Planejar, organizar, preparar e montar uma exposição, dentre as inúmeras atividades em que eu me meto, é, sem dúvida, a mais enlouquecedora. E, óbvio, uma das mais gratificantes. Essas coisas andam juntas.
Desde muito novo, meu filho me ajuda. Acabou se transformando em um ótimo montador e com uma visão espacial fantástica. Sugere mapas expositivos, organiza obras, monta expografia, tudo. E, claro, foi cursar Ciências Econômicas.
A vida não é linear.
Abrirei uma exposição individual nova no MIS de Campinas em julho e já estou surtando desde agora. Parte importante do estresse é que, dessa vez, não poderei contar com a ajuda de filho e farei tudo sozinha.
Claro, parte por desespero e parte por saudades, fiquei lembrando da primeira vez em que ele montou uma exposição comigo. Foi em 2010. Ele tinha 9 anos. Era uma coletiva e a gente só montou as minhas obras. Foi ele quem solucionou o problema de uma viga no meio do caminho.
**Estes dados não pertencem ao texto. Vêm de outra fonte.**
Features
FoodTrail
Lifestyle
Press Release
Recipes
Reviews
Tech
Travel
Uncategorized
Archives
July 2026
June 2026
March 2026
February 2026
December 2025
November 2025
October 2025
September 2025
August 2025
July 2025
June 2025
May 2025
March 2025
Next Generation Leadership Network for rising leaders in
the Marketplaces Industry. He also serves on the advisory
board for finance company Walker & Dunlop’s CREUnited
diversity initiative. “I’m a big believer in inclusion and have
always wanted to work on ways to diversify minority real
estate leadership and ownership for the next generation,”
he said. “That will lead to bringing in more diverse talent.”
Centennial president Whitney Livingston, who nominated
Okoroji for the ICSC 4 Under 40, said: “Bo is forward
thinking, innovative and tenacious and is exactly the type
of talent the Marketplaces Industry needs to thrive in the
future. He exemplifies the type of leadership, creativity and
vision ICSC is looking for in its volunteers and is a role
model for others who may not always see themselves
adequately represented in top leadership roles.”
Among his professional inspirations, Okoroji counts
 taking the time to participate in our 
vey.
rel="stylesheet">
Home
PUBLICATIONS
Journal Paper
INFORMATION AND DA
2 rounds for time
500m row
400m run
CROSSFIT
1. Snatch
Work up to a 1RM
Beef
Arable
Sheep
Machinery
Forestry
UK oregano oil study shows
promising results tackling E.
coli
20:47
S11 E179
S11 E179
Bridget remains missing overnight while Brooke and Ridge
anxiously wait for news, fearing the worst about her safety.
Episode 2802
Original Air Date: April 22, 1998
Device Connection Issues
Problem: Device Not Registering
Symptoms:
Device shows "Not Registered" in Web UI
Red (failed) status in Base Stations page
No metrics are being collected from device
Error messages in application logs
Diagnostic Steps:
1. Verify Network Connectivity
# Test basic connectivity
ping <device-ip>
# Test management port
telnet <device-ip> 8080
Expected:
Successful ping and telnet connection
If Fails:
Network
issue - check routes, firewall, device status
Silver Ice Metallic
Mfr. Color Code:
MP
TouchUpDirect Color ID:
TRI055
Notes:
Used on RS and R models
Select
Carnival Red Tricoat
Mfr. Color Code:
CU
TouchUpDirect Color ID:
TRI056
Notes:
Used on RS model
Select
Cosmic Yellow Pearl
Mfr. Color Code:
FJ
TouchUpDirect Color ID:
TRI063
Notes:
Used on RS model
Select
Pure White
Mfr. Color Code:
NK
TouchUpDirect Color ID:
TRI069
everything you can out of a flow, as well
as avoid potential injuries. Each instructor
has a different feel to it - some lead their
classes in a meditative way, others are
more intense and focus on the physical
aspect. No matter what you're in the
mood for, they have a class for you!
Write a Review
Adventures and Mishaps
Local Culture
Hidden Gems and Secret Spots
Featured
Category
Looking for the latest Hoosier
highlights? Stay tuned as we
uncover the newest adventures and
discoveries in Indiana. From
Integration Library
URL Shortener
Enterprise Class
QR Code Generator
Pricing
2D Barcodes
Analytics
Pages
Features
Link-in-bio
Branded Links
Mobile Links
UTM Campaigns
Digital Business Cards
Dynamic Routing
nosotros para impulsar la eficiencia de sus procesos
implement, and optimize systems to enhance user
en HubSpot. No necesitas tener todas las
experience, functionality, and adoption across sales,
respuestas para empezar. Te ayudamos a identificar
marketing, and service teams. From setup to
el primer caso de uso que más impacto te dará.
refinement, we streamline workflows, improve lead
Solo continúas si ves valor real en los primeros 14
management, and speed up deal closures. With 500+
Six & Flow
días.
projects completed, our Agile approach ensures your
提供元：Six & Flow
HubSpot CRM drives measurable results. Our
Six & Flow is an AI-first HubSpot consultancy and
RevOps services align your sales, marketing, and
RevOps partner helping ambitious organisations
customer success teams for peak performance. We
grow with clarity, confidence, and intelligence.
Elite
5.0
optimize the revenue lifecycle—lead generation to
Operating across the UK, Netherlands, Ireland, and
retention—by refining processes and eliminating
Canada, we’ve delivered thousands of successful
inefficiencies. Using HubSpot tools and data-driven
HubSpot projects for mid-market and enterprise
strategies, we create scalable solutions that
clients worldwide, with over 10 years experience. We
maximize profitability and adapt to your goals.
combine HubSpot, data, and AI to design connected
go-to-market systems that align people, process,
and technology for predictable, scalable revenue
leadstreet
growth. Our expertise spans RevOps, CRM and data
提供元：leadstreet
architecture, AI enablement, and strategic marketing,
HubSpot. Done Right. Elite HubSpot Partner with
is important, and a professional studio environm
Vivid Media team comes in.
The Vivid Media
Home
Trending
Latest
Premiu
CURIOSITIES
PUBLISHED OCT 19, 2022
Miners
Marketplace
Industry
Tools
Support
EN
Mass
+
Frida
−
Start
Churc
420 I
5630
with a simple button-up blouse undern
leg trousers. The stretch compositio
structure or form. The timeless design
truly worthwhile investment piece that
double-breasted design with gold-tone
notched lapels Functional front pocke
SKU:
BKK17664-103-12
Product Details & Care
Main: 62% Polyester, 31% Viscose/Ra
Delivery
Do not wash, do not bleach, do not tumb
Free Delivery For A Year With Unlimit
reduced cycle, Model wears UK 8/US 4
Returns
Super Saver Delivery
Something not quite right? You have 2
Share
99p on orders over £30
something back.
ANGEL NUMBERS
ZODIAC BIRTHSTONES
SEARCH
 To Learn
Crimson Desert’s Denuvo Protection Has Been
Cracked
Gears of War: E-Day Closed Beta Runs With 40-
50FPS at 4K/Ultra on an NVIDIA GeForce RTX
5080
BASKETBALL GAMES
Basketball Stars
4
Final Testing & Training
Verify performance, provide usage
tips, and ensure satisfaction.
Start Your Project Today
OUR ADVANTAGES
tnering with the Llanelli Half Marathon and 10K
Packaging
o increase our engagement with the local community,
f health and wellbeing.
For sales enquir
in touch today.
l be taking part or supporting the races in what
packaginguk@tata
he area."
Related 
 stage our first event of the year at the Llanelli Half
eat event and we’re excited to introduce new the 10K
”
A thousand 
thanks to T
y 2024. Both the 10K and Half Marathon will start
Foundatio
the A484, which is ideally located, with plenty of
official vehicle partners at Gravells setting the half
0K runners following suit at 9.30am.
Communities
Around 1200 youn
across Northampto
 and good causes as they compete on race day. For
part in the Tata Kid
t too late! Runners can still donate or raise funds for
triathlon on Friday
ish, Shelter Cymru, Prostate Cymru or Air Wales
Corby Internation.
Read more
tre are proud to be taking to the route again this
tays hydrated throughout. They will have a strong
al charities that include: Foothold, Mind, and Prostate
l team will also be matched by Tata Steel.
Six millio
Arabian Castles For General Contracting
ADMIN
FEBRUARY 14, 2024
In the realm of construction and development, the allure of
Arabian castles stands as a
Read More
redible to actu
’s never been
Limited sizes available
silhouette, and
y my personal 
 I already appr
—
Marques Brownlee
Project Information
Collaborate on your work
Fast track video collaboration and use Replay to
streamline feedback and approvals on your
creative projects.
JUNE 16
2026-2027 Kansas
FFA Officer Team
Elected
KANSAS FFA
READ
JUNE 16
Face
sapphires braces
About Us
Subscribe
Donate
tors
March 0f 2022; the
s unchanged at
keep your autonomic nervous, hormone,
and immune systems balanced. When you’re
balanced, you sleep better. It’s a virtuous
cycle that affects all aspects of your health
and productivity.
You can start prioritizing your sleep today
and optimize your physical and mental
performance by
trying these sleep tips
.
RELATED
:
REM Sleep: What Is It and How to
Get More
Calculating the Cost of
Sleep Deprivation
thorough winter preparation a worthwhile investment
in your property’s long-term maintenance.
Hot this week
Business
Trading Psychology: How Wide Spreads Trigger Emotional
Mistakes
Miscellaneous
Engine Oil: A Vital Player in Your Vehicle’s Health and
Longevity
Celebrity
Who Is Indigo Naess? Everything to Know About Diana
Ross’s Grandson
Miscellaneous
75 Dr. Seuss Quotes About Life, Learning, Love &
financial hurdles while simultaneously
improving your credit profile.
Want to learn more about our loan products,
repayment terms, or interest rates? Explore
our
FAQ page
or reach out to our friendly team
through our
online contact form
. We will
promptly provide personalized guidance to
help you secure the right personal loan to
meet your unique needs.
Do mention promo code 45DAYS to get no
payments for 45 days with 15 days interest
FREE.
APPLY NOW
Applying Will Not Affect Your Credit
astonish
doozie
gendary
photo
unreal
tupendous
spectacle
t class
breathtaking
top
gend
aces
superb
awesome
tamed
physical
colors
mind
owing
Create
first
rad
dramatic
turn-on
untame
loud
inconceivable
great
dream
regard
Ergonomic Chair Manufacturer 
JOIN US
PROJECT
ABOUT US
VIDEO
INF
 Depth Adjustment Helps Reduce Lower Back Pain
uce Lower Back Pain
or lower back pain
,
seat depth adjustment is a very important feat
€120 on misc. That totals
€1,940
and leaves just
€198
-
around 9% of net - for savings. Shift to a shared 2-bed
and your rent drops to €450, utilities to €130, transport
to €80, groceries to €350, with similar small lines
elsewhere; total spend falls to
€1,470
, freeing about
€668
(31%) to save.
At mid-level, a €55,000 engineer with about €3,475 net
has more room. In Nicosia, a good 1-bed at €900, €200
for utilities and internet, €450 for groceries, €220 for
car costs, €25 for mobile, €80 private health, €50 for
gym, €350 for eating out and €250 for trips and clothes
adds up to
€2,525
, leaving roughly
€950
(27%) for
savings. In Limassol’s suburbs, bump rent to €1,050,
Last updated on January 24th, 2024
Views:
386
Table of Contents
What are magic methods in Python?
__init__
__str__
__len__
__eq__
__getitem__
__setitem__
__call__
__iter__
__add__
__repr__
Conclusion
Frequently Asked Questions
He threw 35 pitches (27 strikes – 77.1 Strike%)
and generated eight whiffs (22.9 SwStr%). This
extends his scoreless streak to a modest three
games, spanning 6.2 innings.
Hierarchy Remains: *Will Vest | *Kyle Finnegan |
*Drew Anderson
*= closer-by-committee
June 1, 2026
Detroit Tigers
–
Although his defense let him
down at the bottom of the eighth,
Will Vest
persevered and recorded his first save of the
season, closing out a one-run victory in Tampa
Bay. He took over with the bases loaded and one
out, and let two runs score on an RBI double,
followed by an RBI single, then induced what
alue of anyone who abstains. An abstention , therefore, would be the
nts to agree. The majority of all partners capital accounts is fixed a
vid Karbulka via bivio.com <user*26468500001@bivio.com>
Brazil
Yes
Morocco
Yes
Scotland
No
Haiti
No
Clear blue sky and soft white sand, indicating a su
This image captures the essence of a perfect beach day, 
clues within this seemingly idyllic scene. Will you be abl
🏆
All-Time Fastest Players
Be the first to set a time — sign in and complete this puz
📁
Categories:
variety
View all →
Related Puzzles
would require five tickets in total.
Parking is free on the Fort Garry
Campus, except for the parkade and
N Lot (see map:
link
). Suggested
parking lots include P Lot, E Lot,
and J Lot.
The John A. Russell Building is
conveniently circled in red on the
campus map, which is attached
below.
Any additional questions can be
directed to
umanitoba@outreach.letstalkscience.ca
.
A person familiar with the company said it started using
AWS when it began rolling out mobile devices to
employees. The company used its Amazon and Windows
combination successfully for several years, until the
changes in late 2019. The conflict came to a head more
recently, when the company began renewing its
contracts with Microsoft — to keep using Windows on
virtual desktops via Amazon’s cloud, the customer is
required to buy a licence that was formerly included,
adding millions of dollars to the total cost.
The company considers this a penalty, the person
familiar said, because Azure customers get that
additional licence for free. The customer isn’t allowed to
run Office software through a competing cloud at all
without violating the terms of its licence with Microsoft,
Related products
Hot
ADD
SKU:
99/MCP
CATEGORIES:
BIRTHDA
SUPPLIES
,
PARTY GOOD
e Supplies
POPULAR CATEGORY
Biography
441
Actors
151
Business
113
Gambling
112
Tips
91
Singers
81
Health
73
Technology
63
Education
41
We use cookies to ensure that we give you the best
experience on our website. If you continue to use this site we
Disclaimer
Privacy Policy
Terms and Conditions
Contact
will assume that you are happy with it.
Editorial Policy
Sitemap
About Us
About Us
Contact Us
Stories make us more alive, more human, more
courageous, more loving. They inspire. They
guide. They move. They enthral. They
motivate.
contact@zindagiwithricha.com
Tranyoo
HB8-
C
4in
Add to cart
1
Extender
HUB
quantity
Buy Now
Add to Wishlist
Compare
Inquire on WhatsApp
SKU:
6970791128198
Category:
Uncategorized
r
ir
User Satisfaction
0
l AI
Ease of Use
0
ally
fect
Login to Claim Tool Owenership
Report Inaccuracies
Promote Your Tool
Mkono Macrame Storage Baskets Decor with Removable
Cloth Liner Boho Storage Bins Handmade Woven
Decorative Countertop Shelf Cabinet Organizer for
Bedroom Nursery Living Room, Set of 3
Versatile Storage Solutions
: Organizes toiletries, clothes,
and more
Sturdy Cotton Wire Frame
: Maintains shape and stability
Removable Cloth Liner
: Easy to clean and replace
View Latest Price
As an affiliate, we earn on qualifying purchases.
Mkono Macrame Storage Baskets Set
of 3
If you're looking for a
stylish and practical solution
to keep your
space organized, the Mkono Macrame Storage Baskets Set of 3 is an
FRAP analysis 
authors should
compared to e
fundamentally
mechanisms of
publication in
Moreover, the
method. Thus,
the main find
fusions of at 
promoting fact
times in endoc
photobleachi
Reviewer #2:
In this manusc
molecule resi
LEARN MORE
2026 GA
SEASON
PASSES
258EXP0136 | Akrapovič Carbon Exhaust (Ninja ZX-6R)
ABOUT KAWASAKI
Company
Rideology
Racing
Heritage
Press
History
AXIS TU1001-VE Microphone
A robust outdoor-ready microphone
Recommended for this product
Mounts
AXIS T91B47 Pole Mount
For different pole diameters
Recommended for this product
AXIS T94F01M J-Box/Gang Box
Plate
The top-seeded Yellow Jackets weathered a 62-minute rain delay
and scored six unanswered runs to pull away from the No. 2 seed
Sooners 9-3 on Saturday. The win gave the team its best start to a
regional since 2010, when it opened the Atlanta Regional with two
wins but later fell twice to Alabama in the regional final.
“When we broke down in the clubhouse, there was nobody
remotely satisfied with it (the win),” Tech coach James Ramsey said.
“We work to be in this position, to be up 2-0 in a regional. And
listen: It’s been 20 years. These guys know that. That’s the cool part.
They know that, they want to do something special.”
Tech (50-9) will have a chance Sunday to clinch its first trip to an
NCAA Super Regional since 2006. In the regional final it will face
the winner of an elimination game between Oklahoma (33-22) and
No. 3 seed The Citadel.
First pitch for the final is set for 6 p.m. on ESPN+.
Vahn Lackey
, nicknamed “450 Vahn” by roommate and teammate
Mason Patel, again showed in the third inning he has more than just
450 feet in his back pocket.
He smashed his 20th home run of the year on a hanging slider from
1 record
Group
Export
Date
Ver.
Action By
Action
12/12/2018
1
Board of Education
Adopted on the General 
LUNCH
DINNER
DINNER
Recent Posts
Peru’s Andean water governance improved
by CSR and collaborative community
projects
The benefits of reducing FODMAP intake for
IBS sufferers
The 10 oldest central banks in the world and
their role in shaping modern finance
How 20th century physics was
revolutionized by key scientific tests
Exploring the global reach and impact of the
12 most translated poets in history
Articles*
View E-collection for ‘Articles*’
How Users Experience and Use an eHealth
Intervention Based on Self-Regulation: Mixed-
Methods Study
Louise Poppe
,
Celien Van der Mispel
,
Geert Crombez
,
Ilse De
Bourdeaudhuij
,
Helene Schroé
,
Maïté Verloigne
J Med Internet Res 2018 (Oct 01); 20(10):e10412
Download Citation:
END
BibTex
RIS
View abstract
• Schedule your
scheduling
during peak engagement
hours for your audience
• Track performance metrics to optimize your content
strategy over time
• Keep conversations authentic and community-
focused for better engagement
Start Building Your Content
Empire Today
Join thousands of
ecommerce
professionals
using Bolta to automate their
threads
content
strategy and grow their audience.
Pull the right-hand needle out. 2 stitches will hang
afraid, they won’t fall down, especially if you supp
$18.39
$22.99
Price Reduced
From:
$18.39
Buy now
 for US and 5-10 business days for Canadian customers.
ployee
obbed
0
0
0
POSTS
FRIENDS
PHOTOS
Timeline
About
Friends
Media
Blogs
Em 2010 ele já tinha a minha altura.
Achei no Spotify uma música infantil russa que meu filho ouvia quando ainda cabia no meu colo, Chunga-Changa, de Wladimir Jakowlewitsch Schainski. A internet é essa coisa linda que, inclusive, me forneceu uma animação fofa da música.
Ele ouvia repetidamente essa e Duerme Negrito, da Mercedes Sosa, que eu cantava para ele bebê, no colo, dando beijinhos nos pezinhos quando chegava a parte de Y Zas! Le come la patita; Chacapumba, chacapumba, apumba, chacapumba. Ele ficava esperando e antes mesmo do Y Zas, já caía na gargalhada.
Hoje é um homem enorme de 1,86m de altura e barba cheia. Gosta de um monte de música velha, adora os clássicos no cinema e lê uns teóricos que nem conheço como se fossem gibis. Para mim, terá sempre a gargalhada no Y Zas! e caberá no meu colo, ainda que apenas metaforicamente.
Rogério Pereira escreveu um texto lindo, que eu tive a honra de ilustrar, para a edição em que o Rascunho completa seus 23 anos. Os traumas familiares — sempre existem e, se você acha que não, é você a origem do problema — são diferentes, mas a descrição que ele faz de seu filho, o velho, é assustadoramente familiar.
Como sempre, os textos do Rogério me impactam, mexem, movem, redemoinham dentro de mim. “Minha vingança é literalmente silenciosa. Não se trata de vingança, na verdade.”, ele diz. Eu entendo. A gente só discute, só briga, quando acha que vale a pena. Para todos os outros, o silêncio.
Ainda bem que os filhos existem para nos manter no prumo.
A cada dia que passa, mais gente habita o cone do silêncio.
E assim, de mudez em mudez, somos todos velhos.